Pass the QueryKey and WebEnv to esummary and get the XML summary (this changes with each esearch, so copy and paste the new keys into the url below)
url2 <- "http://eutils.ncbi.nlm.nih.gov/entrez/eutils/esummary.fcgi?db=clinvar&query_key=1&WebEnv=NCID_1_36649974_130.14.18.34_9001_1386348760_356908530"
brca1 <- xmlParse(url2)
Next, view a single record and then extract the fields you need. You may need to loop through the set if there are 0 to many values assigned to a tag. Others like clinical significance description always have 1 value.
getNodeSet(brca1, "//DocumentSummary")[[1]]
table(xpathSApply(brca1, "//clinical_significance/description", xmlValue) )
Benign conflicting data from submitters not provided other
129 22 6 1
Pathogenic probably not pathogenic probably pathogenic risk factor
508 68 19 43
Uncertain significance
284
Also, there are many packages with E-utilities on github and BioC (rentrez, reutils, genomes and others). Using the genomes package on BioC, this simplifies to
brca1 <- esummary( esearch("brca1", db="clinvar"), parse=FALSE )
Using the e-utilities feature on the NCBI database, see http://www.ncbi.nlm.nih.gov/books/NBK25500/ for more details.
## use eSearch feature in eUtilities to search NCBI for ids corresponding to each row of data.

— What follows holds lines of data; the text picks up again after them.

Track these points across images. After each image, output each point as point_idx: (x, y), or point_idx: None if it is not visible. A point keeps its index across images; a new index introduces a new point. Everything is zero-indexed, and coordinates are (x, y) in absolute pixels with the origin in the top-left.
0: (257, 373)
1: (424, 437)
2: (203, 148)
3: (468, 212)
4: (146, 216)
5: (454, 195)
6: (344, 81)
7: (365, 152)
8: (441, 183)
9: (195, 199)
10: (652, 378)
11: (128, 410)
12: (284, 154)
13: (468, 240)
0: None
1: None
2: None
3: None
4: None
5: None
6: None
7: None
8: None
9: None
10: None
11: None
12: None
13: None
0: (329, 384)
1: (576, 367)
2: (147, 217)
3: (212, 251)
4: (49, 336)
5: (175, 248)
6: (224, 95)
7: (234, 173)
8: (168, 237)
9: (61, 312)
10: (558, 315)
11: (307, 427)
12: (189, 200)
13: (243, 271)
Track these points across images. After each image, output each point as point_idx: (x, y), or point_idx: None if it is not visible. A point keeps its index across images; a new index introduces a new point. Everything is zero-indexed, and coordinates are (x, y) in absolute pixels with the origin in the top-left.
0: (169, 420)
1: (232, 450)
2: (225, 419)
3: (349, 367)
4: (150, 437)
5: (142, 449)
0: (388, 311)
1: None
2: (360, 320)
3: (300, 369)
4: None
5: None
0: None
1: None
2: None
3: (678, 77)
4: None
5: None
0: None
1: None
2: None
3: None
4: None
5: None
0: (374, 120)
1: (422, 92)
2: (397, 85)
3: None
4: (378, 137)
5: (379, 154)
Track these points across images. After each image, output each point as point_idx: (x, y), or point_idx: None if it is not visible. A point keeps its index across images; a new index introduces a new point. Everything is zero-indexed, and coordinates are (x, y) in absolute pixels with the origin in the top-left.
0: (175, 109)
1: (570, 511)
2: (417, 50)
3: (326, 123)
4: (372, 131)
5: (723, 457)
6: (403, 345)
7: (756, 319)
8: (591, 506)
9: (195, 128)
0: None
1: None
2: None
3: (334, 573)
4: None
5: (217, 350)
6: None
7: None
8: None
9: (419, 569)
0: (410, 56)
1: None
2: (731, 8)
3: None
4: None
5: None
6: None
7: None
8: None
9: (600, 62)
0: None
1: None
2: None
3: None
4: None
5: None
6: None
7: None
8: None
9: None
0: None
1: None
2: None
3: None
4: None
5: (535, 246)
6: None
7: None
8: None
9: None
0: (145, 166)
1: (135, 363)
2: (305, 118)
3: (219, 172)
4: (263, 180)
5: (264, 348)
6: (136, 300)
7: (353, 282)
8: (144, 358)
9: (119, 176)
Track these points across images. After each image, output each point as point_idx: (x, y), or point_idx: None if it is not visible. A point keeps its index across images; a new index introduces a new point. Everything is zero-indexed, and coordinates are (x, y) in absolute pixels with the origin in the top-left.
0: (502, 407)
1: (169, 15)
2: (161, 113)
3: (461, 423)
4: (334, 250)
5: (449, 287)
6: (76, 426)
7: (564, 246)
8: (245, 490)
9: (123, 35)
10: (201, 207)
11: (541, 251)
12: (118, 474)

## note to see all ids, not not just top 10 set retmax to a high number
## to get query id and web env info, set usehistory=y
library(RCurl)
library(XML)
baseSearch <- ("http://eutils.ncbi.nlm.nih.gov/entrez/eutils/esearch.fcgi?db=") ## eSearch
db <- "clinvar" ## database to query
gene <- "BRCA1" ## gene of interest
query <- paste('[gene]+AND+"','clinsig pathogenic"','[Properties]+AND+"','single nucleotide variant"','[Type of variation]&usehistory=y&retmax=1110',sep="") ## query, see below for details
baseFetch <- "http://eutils.ncbi.nlm.nih.gov/entrez/eutils/efetch.fcgi?db=" ## base fetch
searchURL <- paste(baseSearch,db, "&term=",gene,query,sep="")
getSearch <- getURL(searchURL)
searchHTML <- htmlTreeParse(searchURL, useInternalNodes =T)
nodes <- getNodeSet(searchHTML,"//querykey") ## this name "querykey" was extracted from the HTML source code for this page
querykey <- xmlToDataFrame(nodes)
nodes <- getNodeSet(searchHTML,"//webenv") ## this name "webenv" was extracted from the HTML source code for this page
webenv <- xmlToDataFrame(nodes)
fetchURL <- paste(baseFetch,db,"&query_key=",querykey,"&WebEnv=",webenv[[1]],"&rettype=docsum",sep="")
getFetch <- getURL(fetchURL)
fetchHTML <- htmlTreeParse(getFetch, useInternalNodes =T)
nodes <- getNodeSet(fetchHTML, "//position")
extractedDataAll <- xmlToDataFrame(nodes)
colnames(extractedDataAll) <- c("pathogenicSNPs")
print(extractedDataAll)
Please note, I found the query information by going to http://www.ncbi.nlm.nih.gov/clinvar/?term=BRCA1 selecting my filters (pathogenic, etc) and then clicking the advanced button. The most recent filters applied should come up in the main box, I used this for the query.
ClinVar now offers XML download of the whole database so webscraping is not necessary.